The Liverpool Lads and Their Contribution to Modern Radiology
Rockvale, TN, October 24, 2013 -- Electric and Musical Industries, Ltd, was a British firm that had been in the electric and musical business since the early 1930s. Mostly when you read about EMI on Wikipedia, all they talk about is EMI's musical legacy, but before the Beatles arrived on the scene, EMI was most highly valued for their contributions to the British war effort in World War II. Had there been no Beatles, there would have been no enormous interest in records. And the Wiki article would not be so gushily slanted as a result.
Actually, mostly EMI did a lot of radar and microwave stuff.
Still, they kept their hand in the record biz, but even being a major player in a specialized market, which is what records were before the British Invasion, didn't count as their chief source of income. They made their money the old-fashioned way. They invented. They were scientists, not pop stars.
One of their scientists was a fellow named Godfrey Hounsfeld. Along about the beginning of the 1950s he had an idea: If you could take enough x-rays of the human body, it might be possible to mathematically manipulate the resultant images in such a way as to show the area of interest in cross-section. There was one overwhelming problem, however: it would take a lot of math. Later, Hounsfeld realized that a computer would do the trick and began to work on an idea that would ultimately become the first transistorized computer in Britain. This took a long time, however. The research and development was extremely expensive, even for EMI, so the idea was shelved and then re-shelved.
George Martin was a young A&R guy at EMI Records, and he heard the Beatles, signed them to the label, and produced their records. The rest, as they say, is history. But not quite.

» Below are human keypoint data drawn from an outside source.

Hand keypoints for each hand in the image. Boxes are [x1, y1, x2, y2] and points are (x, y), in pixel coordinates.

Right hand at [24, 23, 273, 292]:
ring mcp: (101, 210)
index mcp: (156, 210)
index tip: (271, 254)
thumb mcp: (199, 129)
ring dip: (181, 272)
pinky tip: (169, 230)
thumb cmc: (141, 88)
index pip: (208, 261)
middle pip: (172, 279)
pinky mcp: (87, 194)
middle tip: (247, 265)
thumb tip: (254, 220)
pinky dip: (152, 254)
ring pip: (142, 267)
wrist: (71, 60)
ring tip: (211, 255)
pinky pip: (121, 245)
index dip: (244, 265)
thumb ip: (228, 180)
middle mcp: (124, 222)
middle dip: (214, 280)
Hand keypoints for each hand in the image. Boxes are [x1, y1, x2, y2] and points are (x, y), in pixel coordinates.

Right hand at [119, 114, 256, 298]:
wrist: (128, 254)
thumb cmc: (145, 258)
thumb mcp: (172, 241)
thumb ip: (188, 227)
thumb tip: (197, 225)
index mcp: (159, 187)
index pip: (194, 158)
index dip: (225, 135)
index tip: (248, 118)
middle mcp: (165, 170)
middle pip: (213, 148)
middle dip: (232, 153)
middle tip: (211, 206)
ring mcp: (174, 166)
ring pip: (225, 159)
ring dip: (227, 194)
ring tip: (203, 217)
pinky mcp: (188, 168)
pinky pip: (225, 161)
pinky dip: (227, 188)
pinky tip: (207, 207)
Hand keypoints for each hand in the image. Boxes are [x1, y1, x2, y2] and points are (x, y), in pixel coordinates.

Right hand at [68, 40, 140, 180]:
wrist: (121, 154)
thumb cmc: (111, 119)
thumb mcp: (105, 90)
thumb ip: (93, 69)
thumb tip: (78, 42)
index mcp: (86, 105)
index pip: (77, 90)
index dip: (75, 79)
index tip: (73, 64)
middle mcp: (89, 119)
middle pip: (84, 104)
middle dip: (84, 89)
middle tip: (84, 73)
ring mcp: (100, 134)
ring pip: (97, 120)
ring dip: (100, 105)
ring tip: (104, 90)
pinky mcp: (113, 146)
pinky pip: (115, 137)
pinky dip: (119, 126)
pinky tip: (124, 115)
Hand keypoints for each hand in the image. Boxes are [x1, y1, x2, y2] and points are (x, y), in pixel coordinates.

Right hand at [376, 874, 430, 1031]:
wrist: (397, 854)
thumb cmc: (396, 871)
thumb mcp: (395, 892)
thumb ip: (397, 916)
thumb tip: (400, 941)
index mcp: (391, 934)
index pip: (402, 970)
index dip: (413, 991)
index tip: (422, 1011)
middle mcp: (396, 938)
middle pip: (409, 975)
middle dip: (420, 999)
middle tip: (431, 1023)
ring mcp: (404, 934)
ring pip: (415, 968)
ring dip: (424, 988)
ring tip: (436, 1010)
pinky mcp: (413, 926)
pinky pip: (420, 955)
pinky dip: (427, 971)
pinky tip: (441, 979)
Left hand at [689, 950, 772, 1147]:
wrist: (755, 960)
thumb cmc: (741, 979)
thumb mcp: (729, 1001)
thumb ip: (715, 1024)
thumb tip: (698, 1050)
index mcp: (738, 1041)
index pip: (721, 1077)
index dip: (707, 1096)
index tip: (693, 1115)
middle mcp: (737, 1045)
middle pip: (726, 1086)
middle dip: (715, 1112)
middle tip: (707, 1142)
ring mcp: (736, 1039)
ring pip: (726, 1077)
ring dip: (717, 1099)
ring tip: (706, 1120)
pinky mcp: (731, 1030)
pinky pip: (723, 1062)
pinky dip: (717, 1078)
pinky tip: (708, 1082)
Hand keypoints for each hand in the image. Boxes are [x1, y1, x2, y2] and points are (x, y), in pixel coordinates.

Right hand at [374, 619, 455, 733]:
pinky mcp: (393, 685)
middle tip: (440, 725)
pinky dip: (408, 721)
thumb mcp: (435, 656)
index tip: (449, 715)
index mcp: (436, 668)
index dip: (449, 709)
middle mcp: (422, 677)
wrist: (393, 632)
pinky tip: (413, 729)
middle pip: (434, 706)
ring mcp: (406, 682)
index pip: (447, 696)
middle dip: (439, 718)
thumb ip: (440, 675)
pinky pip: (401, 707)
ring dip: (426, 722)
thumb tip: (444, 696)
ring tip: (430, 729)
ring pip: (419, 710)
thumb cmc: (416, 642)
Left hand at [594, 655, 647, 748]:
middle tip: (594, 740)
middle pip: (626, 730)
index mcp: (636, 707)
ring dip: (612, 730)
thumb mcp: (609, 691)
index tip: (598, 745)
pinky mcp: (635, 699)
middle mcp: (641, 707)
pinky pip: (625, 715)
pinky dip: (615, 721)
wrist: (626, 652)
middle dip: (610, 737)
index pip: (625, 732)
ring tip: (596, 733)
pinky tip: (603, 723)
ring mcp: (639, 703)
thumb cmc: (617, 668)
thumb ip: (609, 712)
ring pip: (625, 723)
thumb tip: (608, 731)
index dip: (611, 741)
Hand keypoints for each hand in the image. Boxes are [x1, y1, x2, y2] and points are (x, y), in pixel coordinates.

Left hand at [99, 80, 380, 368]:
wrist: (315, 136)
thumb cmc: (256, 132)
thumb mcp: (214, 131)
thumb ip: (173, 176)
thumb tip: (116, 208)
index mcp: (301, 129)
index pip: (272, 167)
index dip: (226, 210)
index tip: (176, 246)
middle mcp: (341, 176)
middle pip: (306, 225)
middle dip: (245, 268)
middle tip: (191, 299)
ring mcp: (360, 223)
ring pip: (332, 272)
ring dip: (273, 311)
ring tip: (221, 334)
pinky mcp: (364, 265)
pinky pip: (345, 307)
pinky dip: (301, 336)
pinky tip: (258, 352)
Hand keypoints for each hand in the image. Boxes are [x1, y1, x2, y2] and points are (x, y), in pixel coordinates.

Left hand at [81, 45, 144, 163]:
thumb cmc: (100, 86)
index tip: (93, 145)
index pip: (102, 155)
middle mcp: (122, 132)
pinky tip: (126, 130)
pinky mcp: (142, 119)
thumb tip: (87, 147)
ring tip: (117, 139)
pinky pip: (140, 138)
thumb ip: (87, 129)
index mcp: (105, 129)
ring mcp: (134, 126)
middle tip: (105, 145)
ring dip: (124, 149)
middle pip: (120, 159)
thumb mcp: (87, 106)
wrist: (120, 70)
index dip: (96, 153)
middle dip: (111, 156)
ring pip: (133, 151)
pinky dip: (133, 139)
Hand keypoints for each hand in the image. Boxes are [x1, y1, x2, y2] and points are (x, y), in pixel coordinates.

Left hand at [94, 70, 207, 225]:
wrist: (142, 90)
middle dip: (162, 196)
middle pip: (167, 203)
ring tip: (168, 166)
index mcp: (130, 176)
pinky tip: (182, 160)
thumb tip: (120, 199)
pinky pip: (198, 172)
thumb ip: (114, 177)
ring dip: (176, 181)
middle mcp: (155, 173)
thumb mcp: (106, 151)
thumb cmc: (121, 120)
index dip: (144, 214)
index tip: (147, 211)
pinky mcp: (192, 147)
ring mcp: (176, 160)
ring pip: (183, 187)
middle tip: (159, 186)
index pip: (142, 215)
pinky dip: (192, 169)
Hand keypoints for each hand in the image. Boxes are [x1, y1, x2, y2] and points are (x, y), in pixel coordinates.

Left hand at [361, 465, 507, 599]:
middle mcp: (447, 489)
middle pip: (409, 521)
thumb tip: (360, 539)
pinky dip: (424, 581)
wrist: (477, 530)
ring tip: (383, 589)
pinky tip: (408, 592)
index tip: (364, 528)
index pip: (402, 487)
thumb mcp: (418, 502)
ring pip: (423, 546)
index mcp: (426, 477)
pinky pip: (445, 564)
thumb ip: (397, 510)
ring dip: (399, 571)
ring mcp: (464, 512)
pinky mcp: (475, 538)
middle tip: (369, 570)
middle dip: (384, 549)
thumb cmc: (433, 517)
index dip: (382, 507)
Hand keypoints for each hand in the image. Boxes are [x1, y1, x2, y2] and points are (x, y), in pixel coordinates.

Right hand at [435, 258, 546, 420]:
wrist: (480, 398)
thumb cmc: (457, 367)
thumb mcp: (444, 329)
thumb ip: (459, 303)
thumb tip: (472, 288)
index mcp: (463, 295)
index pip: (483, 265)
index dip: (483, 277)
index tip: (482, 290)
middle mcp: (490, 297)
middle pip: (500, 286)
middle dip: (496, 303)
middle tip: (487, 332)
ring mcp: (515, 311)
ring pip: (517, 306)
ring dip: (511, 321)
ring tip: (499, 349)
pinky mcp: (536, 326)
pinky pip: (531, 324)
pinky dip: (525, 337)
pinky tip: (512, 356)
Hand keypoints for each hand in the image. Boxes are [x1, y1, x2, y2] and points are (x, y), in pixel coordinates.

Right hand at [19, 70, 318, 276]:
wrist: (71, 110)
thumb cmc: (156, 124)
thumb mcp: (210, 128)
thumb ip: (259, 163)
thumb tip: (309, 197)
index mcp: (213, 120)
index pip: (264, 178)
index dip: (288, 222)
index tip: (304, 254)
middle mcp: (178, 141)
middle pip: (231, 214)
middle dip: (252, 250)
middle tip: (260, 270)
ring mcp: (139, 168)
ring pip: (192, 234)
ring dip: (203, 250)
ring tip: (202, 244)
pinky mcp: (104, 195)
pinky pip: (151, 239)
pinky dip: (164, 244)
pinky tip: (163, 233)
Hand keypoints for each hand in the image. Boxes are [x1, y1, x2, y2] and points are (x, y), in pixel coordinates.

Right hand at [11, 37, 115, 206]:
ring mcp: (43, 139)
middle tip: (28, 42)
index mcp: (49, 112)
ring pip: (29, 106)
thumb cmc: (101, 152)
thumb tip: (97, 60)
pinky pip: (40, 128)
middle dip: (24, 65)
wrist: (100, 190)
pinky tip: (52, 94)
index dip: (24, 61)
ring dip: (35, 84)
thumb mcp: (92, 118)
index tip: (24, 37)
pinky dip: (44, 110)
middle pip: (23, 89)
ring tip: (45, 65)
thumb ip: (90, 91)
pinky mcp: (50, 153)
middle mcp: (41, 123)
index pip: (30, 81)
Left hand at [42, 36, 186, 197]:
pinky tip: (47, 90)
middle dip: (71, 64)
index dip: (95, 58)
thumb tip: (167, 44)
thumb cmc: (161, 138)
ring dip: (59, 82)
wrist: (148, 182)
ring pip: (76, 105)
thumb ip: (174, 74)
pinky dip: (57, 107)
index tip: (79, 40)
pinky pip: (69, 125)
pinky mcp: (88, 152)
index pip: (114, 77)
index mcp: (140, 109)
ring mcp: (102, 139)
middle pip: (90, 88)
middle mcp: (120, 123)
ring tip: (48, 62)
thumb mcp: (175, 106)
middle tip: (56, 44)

The Beatles not only changed the nature of the record business, taking it from small-time, largely regional endeavors to an actual industry, they also added millions and millions of sudden wealth to EMI.
Not having anything to throw all this windfall at, EMI funded Hounsfeld and his x-ray idea. The result was what was at first called EMI scan. We now know it as Computer-Assisted Tomography, or CAT scan. All other modalities, PET scans and Magnetic Resonance Imaging (MRI), are descendants of Hounsfeld's idea.
So the next time you're having to lie in that MRI tube, as I was today, with those ineffective earplugs not keeping out the incredible 40,000-decibel slams and lurches, when that rhythmic thing starts up that reminds you of I Wanna Hold Your Hand (I can't hide! I can't hide! I can't hiiiiiide!), you'll know the reason.